# WHAT NEEDS TO BE DONE:
In the records below, copy word for word the lines starting with the one containing "enzioni del brand, sentiment" and going on through the one containing "tengono visibilità e".

▶

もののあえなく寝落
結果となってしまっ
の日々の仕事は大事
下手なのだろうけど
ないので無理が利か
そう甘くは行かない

◀
▶

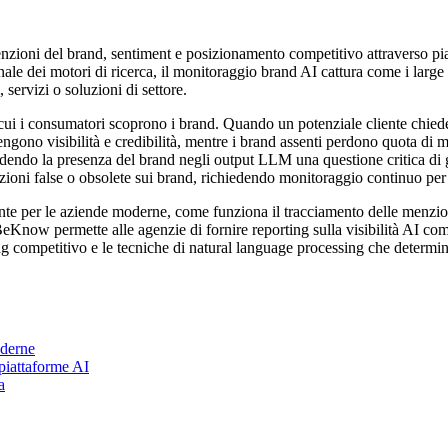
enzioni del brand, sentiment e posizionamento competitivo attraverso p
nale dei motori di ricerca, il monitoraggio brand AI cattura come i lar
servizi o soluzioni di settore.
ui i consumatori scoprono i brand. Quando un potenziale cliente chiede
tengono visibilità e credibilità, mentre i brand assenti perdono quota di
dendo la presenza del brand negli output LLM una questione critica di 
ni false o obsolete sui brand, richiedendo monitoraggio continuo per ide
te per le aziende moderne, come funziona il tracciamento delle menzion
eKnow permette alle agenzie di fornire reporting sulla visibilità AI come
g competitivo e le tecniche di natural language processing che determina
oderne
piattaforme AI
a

◀

# TASK RESULT:
enzioni del brand, sentiment e posizionamento competitivo attraverso p
nale dei motori di ricerca, il monitoraggio brand AI cattura come i lar
servizi o soluzioni di settore.
ui i consumatori scoprono i brand. Quando un potenziale cliente chiede
tengono visibilità e credibilità, mentre i brand assenti perdono quota di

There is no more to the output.